EXERCISE TEXT =>
****************************************

Service Organization Control (SOC) 2 Report:
CardinalOps undergoes an annual SOC 2 Type II audit, which demonstrates our commitment to meeting the most rigorous security, privacy and confidentiality standards in the industry.
The audit verifies that CardinalOps’ security controls are in accordance with the AICPA Trust Services Principles and Criteria.
Our SOC 2 Type II report is available upon request.
CardinalOps’ service is hosted on AWS, which also holds a SOC 2 Type II report.
At CardinalOps, we are committed to the protection of our customers’ information. We employ robust security measures and periodically assess their effectiveness, making sure we adhere to the requirements of the General Data Protection Regulation (GDPR).
The GDPR governs the privacy rights granted to European individuals and requires certain companies that process the personal data of European individuals to comply with a new set of regulations. In particular, the GDPR may apply to companies that process the personal data of European individuals and have a presence in the EU (e.g. offices or establishments) and to companies that do not have any presence in the EU but target the European market (e.g. by offering goods or services to the European market) or monitor the behavior of European individuals.

****************************************

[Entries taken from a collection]
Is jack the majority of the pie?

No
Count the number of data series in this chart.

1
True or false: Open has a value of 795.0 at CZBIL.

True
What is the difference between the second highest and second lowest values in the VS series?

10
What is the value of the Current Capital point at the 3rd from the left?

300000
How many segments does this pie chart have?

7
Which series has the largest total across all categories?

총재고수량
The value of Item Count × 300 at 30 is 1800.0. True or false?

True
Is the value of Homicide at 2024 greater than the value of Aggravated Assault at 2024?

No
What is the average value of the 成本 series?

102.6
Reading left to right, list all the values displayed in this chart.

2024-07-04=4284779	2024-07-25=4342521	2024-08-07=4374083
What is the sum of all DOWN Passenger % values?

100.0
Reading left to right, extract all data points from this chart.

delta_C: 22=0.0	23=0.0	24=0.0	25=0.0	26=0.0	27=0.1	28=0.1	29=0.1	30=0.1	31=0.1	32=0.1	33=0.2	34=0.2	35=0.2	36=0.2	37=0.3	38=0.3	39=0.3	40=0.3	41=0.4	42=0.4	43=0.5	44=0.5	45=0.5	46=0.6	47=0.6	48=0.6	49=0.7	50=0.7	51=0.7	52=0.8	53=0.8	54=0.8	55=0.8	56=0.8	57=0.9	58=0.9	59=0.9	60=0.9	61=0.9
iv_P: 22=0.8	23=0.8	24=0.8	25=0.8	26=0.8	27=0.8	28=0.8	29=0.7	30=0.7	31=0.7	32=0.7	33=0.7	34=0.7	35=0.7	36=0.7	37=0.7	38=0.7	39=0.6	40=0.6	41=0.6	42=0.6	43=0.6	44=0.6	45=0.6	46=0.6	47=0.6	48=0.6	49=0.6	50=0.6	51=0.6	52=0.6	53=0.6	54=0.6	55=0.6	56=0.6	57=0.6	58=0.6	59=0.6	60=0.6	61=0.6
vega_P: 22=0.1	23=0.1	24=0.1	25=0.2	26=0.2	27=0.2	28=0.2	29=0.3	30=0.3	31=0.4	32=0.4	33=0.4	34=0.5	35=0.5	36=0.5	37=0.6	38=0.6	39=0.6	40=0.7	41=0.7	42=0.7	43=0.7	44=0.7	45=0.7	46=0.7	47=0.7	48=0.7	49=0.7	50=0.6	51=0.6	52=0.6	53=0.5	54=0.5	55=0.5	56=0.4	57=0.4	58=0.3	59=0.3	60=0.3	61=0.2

****************************************

TO DO =>
[A] Please transcribe the part of the CardinalOps compliance text that opens with the words containing "CardinalOps’ service is" and closes with "of European individuals.".
[B] Answer these questions from the CardinalOps compliance text:
(i) What type of audit does CardinalOps undergo each year?
(ii) On what is the CardinalOps service hosted?
(iii) Under the GDPR, whose privacy rights are governed?
[C] List every abbreviation written in all capital letters in the CardinalOps compliance text.

ANSWERS BELOW =>
[A]
CardinalOps’ service is hosted on AWS, which also holds a SOC 2 Type II report.
At CardinalOps, we are committed to the protection of our customers’ information. We employ robust security measures and periodically assess their effectiveness, making sure we adhere to the requirements of the General Data Protection Regulation (GDPR).
The GDPR governs the privacy rights granted to European individuals and requires certain companies that process the personal data of European individuals to comply with a new set of regulations. In particular, the GDPR may apply to companies that process the personal data of European individuals and have a presence in the EU (e.g. offices or establishments) and to companies that do not have any presence in the EU but target the European market (e.g. by offering goods or services to the European market) or monitor the behavior of European individuals.

[B]
(i) A SOC 2 Type II audit.
(ii) AWS.
(iii) Those of European individuals.

[C] SOC, AICPA, AWS, GDPR, EU